Mummified mice have been found on mountain tops in the Andes 6,000 meters (20,000 feet) above sea level. Although only one living rodent has been found under the same conditions, it is hard to explain the murine bodies other than that the mouse has mastered conditions thought to be beyond any mammals.
The tops of mountains in the Andes are often said to be the closest counterparts to Mars on Earth. Transport there being considerably easier, researchers have investigated the region for forms of life in an effort to assess the prospects for survival on the Red Planet. These searches have focused on finding microbes, or perhaps insects, since conditions were considered incapable of supporting mammals. That belief has run into some highly contradictory observations.
Antarctica and Greenland are closer to Mars in temperature than the high Andes, but the thin air and extreme dryness make this region a strong candidate for the best Martian analog. Whatever life manages to persist on the tops of the Andean volcanoes provides a guide to what might be possible in the even more inhospitable conditions on the planet itself.
Professor Jay Storz of the University of Nebraska, Lincoln was astonished when the team he was part of found a mummified mouse at the summit of Volcán Salín, lying by the side of a rock pile. Reasoning that what happens once can happen again the team kept an eye out and found seven others on the same mountaintop. A handful of others were found on other mountaintops of similar forbidding altitude, sometimes accompanied by the bones of dead mice.
“Well-trained mountain climbers can tolerate such extreme elevations during a one-day summit attempt, but the fact that mice are actually living at such elevations demonstrates that we have underestimated the physiological tolerances of small mammals,” said Storz in a statement.
The team even found one live mouse near the top of a nearby, even higher, volcano: Llullaillaco. On its own, this might have been considered very lost, perhaps disoriented by altitude sickness, but with the dead counterparts it more likely indicates a continuing behavior,
Although mummification is best known from the deliberate preservation of the dead in Egypt and Peru, it can also occur naturally. There’s certainly no reason to think that any hardy humans were climbing to the top of Volcán Salín in order to scatter these preserved bodies.
Indeed, if this had been the case someone would have to be very dedicated: on two of the volcanoes the mummified mice were no more than a few decades old, but a third site held mice estimated to be up to 350 years old.
These intrepid rodents were found to be Phyllotis vaccarum, a leaf-eared mouse already described from lower altitudes. Genetic analysis revealed equal numbers of males and females.
“The discovery of the mouse mummies on the summits of these freezing, wind-scoured volcano summits was a huge surprise,” Storz said. “In combination with our live-capture records of mice on the summits and flanks of other high-elevation Andean volcanoes, we are amassing more and more evidence that there are long-term resident populations of mice living at extreme elevations.”
Just because we know they’re there does not mean we understand how, however.
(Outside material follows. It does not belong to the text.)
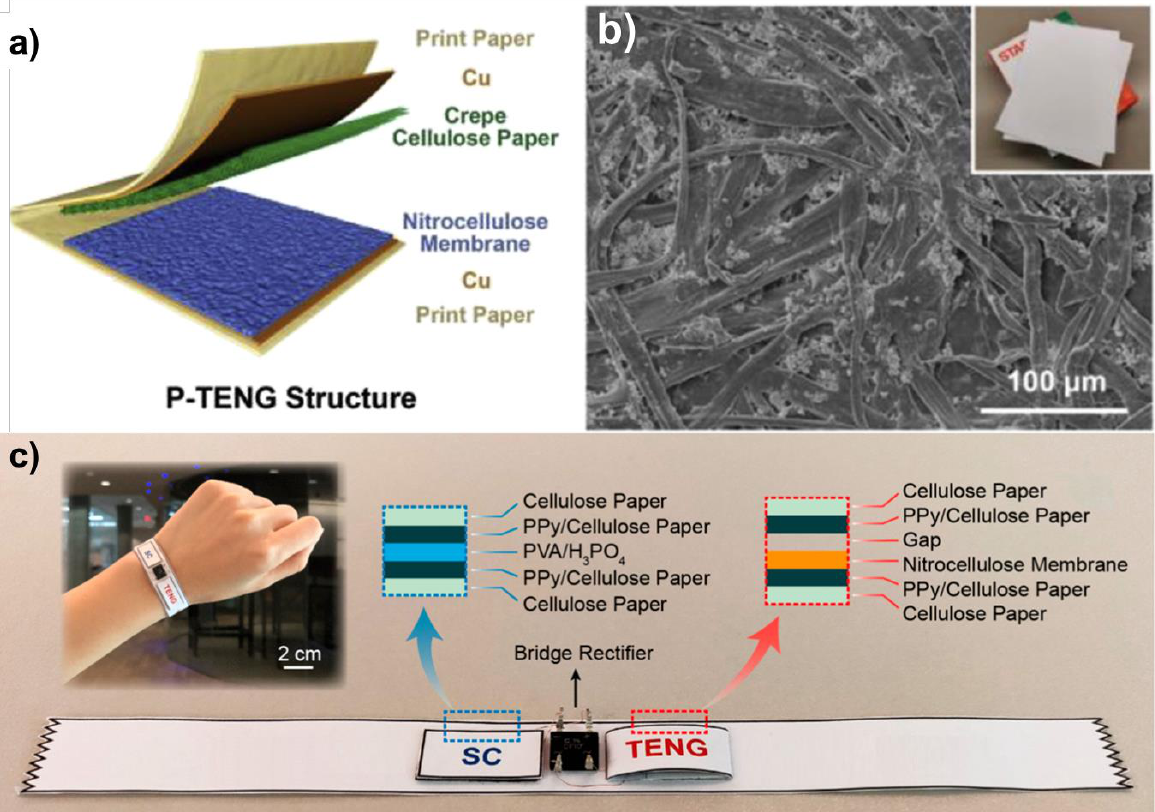
Figure 7. Example of self-powered paper-based devices. ( a ) Crepe cellulose and nitrocellulose membrane papers are used as environmentally friendly materials for triboelectric power generation, ( b ) SEM image of the cellulose structure is also shown, figure adapted from Chen et al. [119]. ( c ) Here, paper is used both for the power generation, with a paper-based TENG device, but also for storage using a paper-based supercapacitor, image adapted from Shi et al. [121].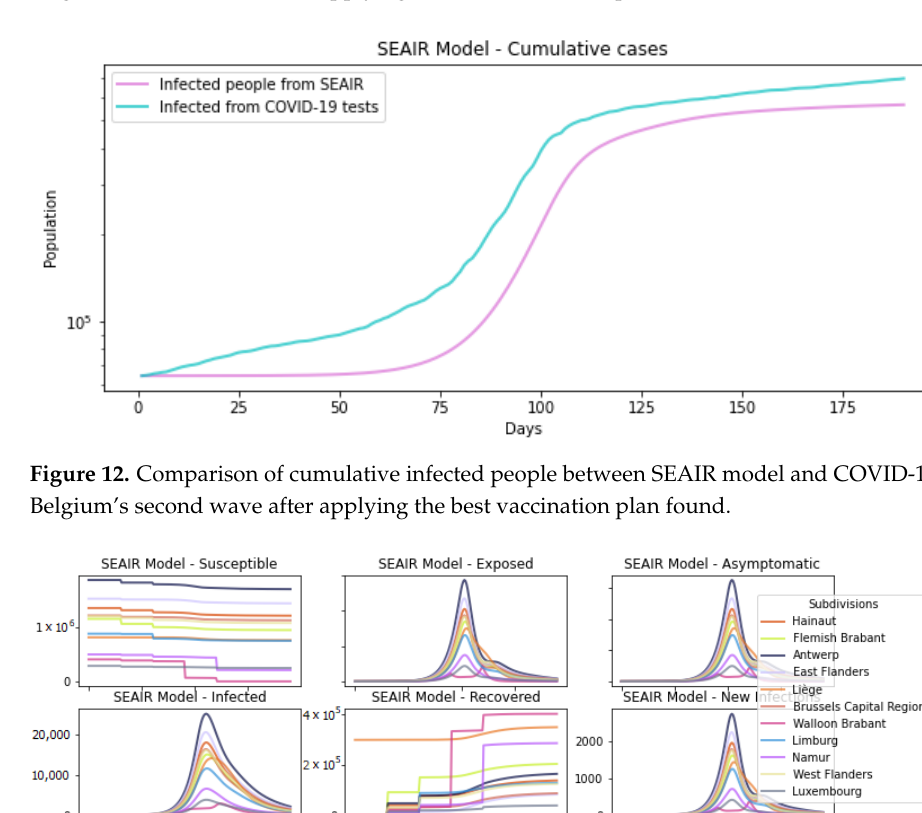
Figure 11. Comparison of cumulative infected people between SEAIR model and COVID-19 tests in Belgium’s second wave after applying the best vaccination plan found.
Temperatures at these locations never exceed freezing point, oxygen is scarce and there’s no obvious food source. The Incas left sacrifices at locations like this, but 500 years later that would not represent the basis for a food chain.
To answer one of the many questions the discovery raises, Storz’s team is conducting research on captive mice collected at high (although not this high) elevations. They hope to learn what allows them to function with less than half the oxygen available at sea level.
No one thinks we’ll find mice (or spiders) on Mars, but every finding like this emphasizes that it’s a bad idea to write biology off.
The findings are published in Current Biology.